• Exercise goal: Write the entries out again exactly as they stand, but without the pictures.

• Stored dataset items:
------------------------------------------------------------
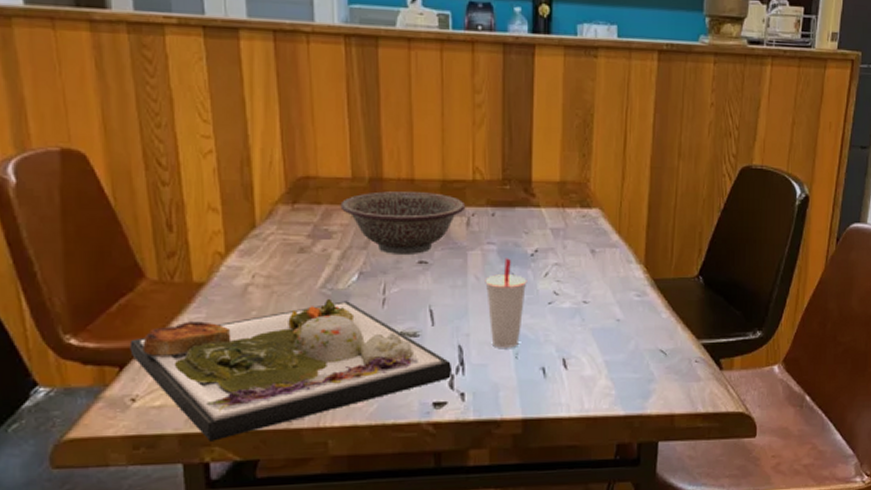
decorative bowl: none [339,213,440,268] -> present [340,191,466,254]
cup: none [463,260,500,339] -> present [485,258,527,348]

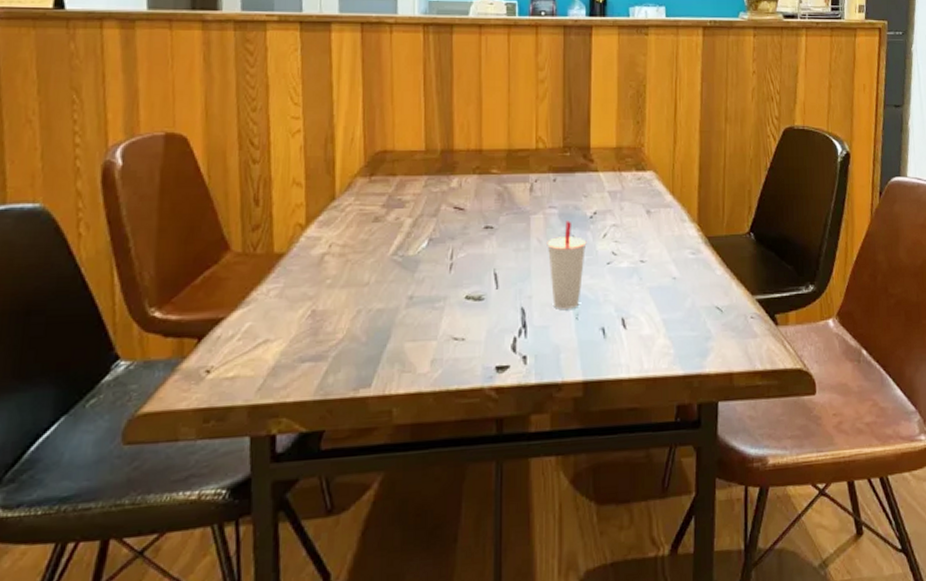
dinner plate: present [129,298,453,441] -> none [209,265,515,412]
decorative bowl: present [340,191,466,254] -> none [413,161,529,221]

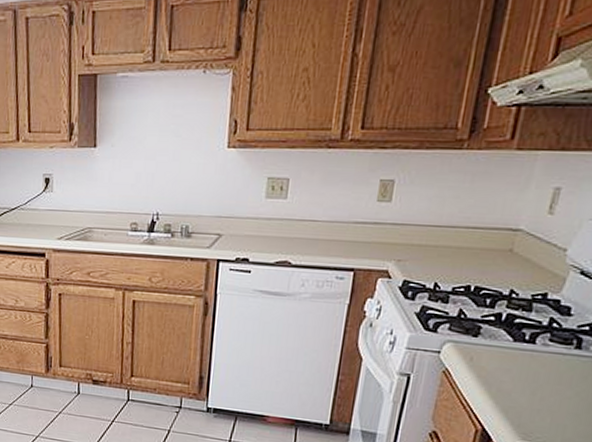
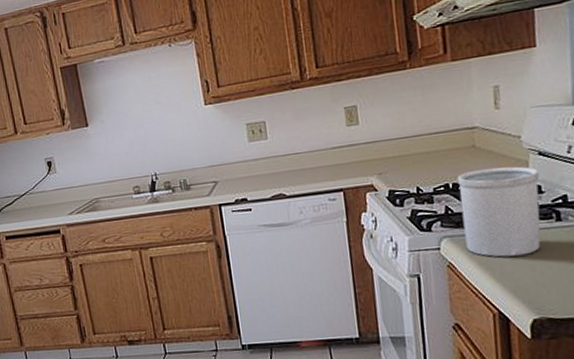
utensil holder: none [469,276,575,377] -> present [457,166,541,257]

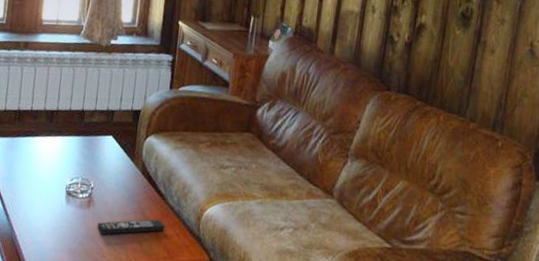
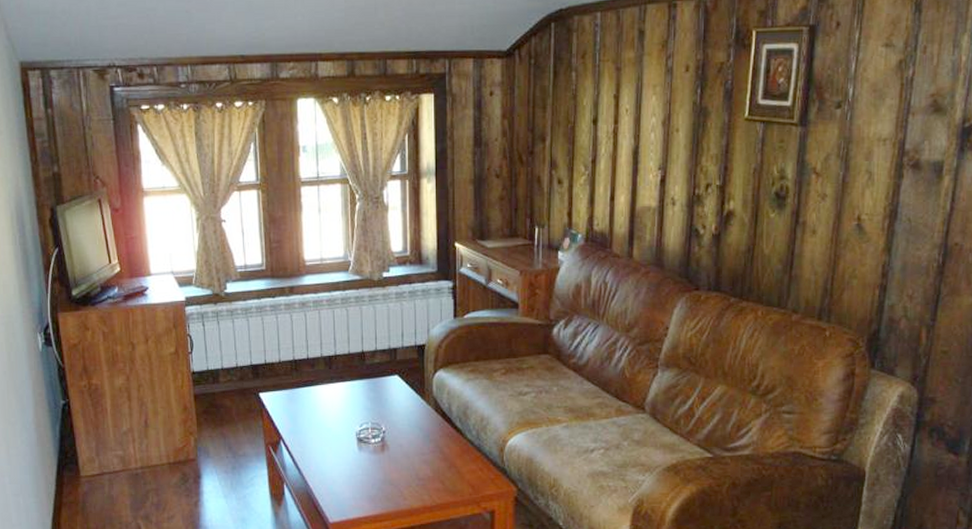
remote control: present [97,219,165,235] -> none [394,455,467,477]

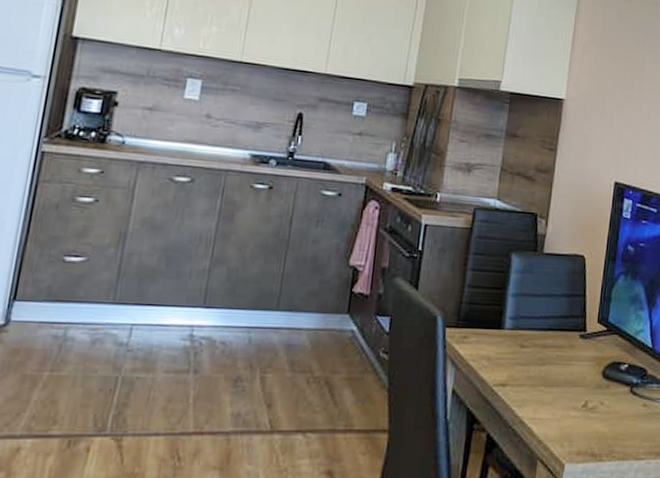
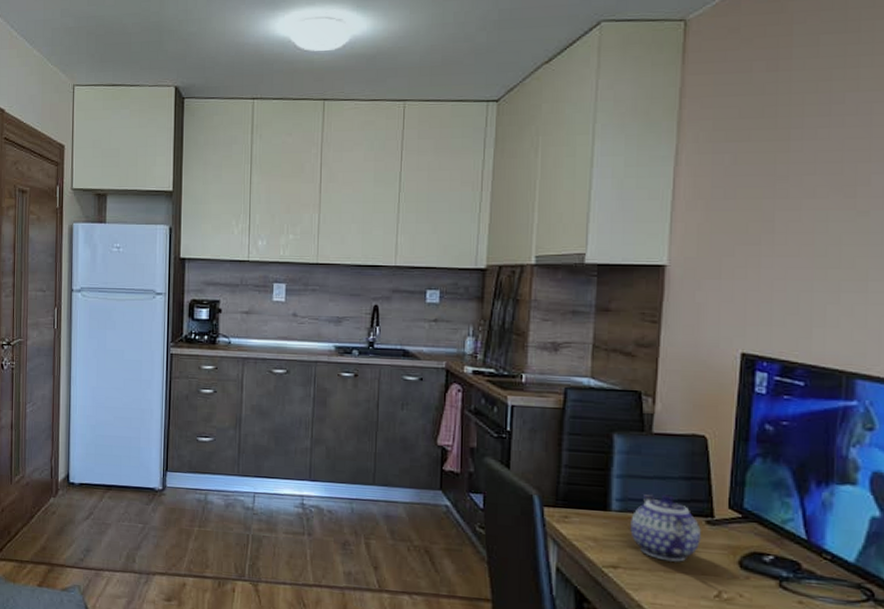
teapot: none [519,310,576,376] -> present [630,493,702,562]

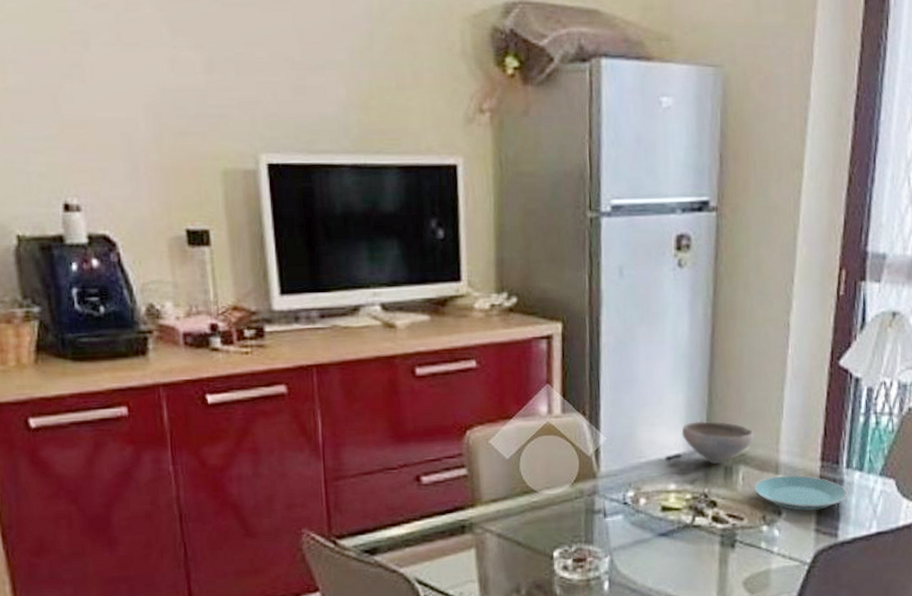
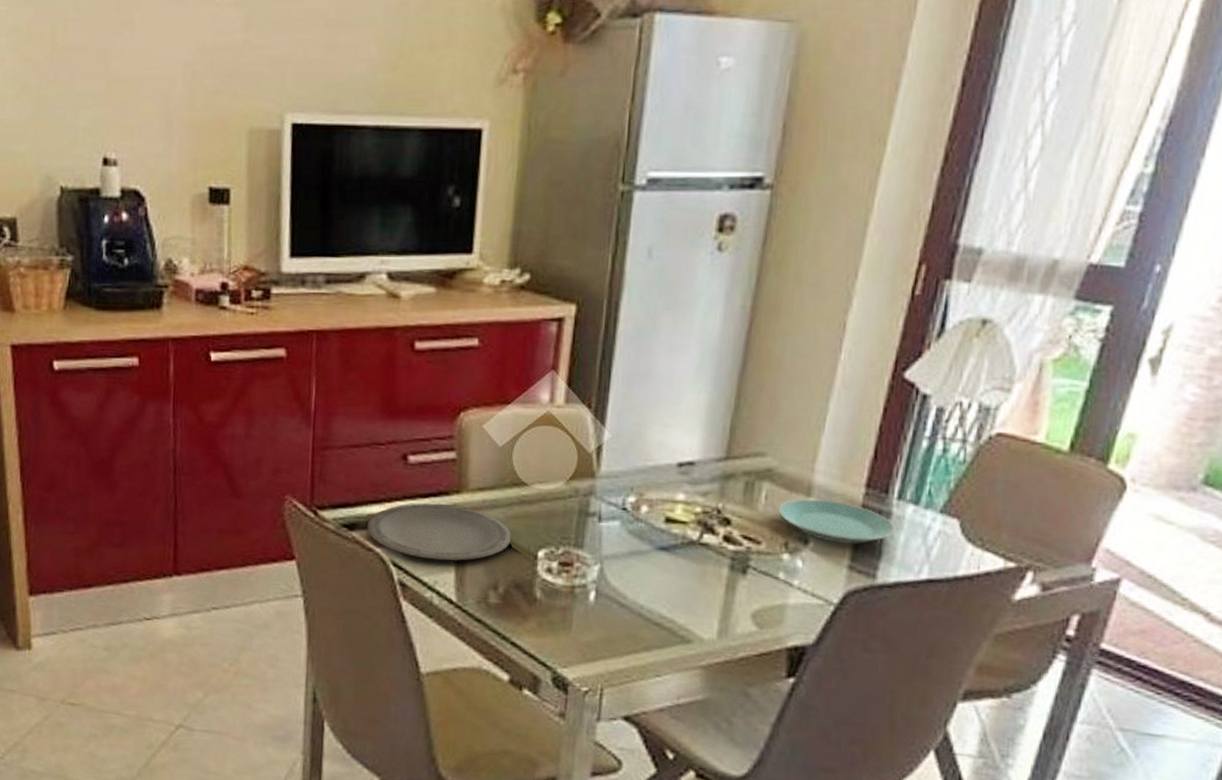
plate: none [388,518,527,573] -> present [367,503,511,561]
bowl: present [681,420,755,464] -> none [699,426,786,477]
------------------------------------------------------------
• Response area:
decorative bowl: none [339,213,440,268] -> present [340,191,466,254]
cup: none [463,260,500,339] -> present [485,258,527,348]

dinner plate: present [129,298,453,441] -> none [209,265,515,412]
decorative bowl: present [340,191,466,254] -> none [413,161,529,221]

utensil holder: none [469,276,575,377] -> present [457,166,541,257]

remote control: present [97,219,165,235] -> none [394,455,467,477]

teapot: none [519,310,576,376] -> present [630,493,702,562]

plate: none [388,518,527,573] -> present [367,503,511,561]
bowl: present [681,420,755,464] -> none [699,426,786,477]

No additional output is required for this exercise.